- WORK TO COMPLETE -
Which lines mention "restando"? Show each one from the listing.

- EXTRACTED MATERIAL -
▼

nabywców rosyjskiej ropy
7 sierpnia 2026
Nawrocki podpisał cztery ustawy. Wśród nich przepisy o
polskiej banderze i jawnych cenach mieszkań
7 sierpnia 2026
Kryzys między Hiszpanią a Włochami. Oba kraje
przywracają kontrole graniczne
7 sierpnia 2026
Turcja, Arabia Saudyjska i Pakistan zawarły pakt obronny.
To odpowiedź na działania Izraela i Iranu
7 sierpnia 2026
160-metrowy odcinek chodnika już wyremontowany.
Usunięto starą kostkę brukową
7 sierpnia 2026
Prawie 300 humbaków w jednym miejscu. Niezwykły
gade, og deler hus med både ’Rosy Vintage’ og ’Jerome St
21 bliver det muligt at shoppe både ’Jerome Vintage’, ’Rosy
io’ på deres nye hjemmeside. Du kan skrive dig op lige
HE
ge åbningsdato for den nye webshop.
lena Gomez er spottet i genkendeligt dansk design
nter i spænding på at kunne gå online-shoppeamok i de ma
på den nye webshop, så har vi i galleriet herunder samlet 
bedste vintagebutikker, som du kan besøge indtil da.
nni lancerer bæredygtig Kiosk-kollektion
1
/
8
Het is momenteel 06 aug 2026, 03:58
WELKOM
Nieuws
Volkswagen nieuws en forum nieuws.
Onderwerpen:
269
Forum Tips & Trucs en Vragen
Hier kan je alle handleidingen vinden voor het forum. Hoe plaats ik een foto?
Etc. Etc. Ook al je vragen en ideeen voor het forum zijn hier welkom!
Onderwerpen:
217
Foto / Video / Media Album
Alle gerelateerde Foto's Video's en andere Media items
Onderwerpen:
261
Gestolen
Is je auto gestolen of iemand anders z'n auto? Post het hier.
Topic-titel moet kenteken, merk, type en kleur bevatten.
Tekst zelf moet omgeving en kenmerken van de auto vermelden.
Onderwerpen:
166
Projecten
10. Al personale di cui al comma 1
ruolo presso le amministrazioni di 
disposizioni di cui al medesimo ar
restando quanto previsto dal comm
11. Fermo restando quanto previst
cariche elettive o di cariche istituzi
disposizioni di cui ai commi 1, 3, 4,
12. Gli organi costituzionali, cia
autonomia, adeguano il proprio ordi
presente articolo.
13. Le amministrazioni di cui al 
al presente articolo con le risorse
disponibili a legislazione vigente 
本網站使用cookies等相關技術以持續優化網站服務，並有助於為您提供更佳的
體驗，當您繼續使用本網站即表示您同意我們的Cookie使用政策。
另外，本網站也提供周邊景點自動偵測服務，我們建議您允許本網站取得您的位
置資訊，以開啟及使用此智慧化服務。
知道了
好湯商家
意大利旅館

▲

- ANSWER SECTION -
restando quanto previsto dal comm
11. Fermo restando quanto previst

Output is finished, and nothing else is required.